Por Silvana de Oliveira – Perita Judicial, Grafotécnica, Especialista em Provas Digitais e Investigação Forense

A evolução tecnológica tem imposto ao Direito o desafio constante de adaptação dos meios de prova à realidade digital. Nesse contexto, a blockchain desponta como uma das tecnologias mais relevantes para a preservação da integridade, autenticidade e imutabilidade das informações, especialmente no tratamento de provas digitais.
Esse entendimento ganhou destaque a partir de decisão do Tribunal Superior Eleitoral (TSE), nos autos do processo nº 0600234-58.2024.6.13.0312, ao reconhecer que a coleta de provas por meio de blockchain é capaz de garantir a integridade e a imutabilidade das informações.



Blockchain como meio de preservação da prova digital
A blockchain pode ser compreendida, de forma didática, como um livro-razão digital distribuído, no qual cada registro é encadeado ao anterior por meio de técnicas criptográficas. Uma vez inserida, a informação não pode ser alterada sem que toda a rede perceba a modificação, o que confere elevado grau de confiabilidade ao registro.
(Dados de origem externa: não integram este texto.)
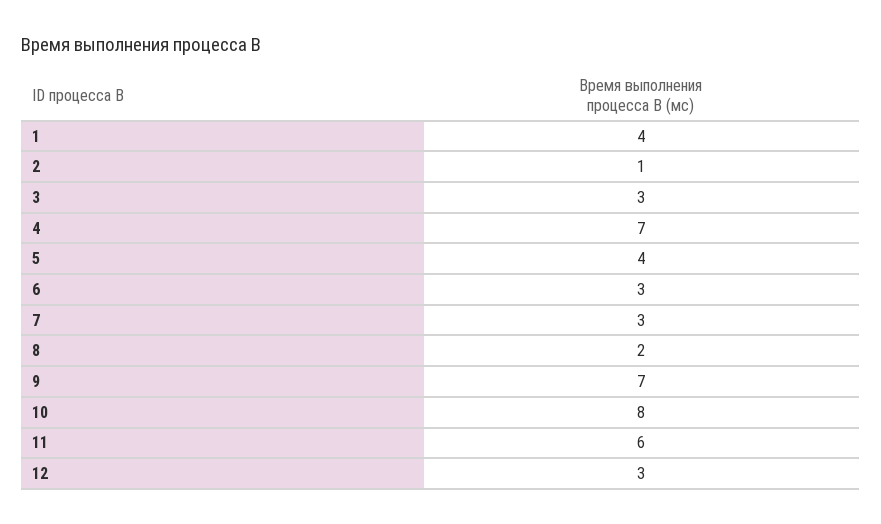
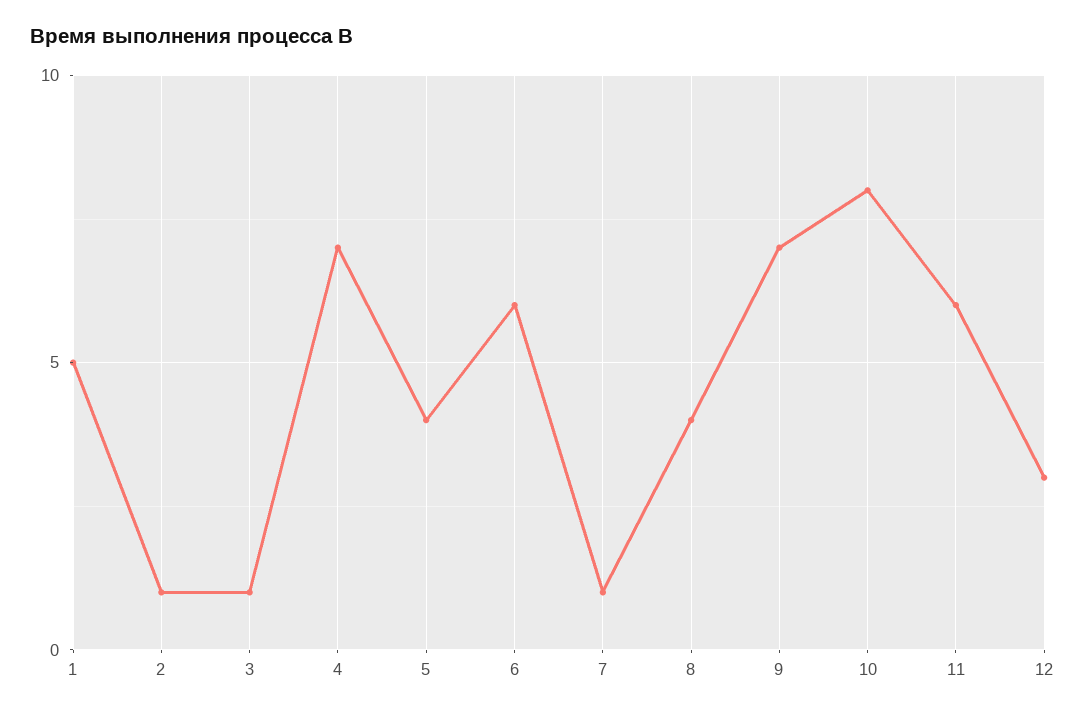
1: 4 -> 5
3: 3 -> 1
6: 3 -> 6
7: 3 -> 1
8: 2 -> 4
No campo probatório, isso significa que:
- o conteúdo coletado é registrado com carimbo temporal (timestamp);
- há rastreabilidade da origem e do momento da coleta;
- qualquer tentativa de alteração posterior é detectável;
- o registro pode ser verificado independentemente por terceiros.
Essas características dialogam diretamente com os princípios da cadeia de custódia da prova digital, exigindo que o dado permaneça íntegro desde a coleta até sua apresentação em juízo.
O posicionamento do TSE e seus reflexos jurídicos
Ao reconhecer a validade da coleta de provas via blockchain, o TSE sinaliza uma abertura institucional relevante para a aceitação de métodos tecnológicos avançados no processo judicial, especialmente em matérias sensíveis como a eleitoral, onde autenticidade e confiabilidade da informação são cruciais.
Esse entendimento reforça que a blockchain:
- não é apenas um recurso tecnológico,
- mas um instrumento apto a atender exigências jurídicas, como integridade da prova, confiabilidade do método e transparência procedimental.
Na prática, o Tribunal reconhece que a tecnologia pode atuar como uma camada adicional de segurança probatória, reduzindo riscos de adulteração, questionamentos quanto à autenticidade e fragilidades na custódia da informação digital.
Prova digital, cadeia de custódia e segurança jurídica
A decisão do TSE converge com normas técnicas e boas práticas já consolidadas no campo da perícia digital, como:
- preservação da integridade lógica dos dados;
- documentação do procedimento de coleta;
- rastreabilidade dos atos realizados sobre a prova;
- possibilidade de auditoria posterior.
A blockchain, nesse cenário, funciona como um cofre transparente: protege o conteúdo, mas permite que qualquer interessado verifique se o lacre foi violado. Isso fortalece a segurança jurídica, tanto para o Judiciário quanto para as partes.
Impactos para a advocacia, perícia e compliance digital
O reconhecimento institucional do uso da blockchain como meio idôneo de coleta probatória tende a impactar diretamente:
- a atuação de peritos e assistentes técnicos, que passam a dispor de ferramenta robusta para preservação de evidências;
- a advocacia, especialmente na produção, impugnação e validação de provas digitais;
- programas de compliance, governança e investigação defensiva, que demandam registros confiáveis e auditáveis;
- a discussão sobre LGPD e proteção de dados, uma vez que integridade e rastreabilidade também são princípios relevantes na gestão responsável da informação.
A manifestação do TSE nos autos nº 0600234-58.2024.6.13.0312 representa mais do que um precedente isolado: indica um movimento de amadurecimento do Judiciário brasileiro diante das tecnologias emergentes aplicadas à prova digital.
A blockchain, quando corretamente utilizada, deixa de ser apenas inovação tecnológica e passa a ocupar espaço como instrumento legítimo de garantia da verdade processual, reforçando a confiabilidade, a transparência e a segurança das decisões judiciais.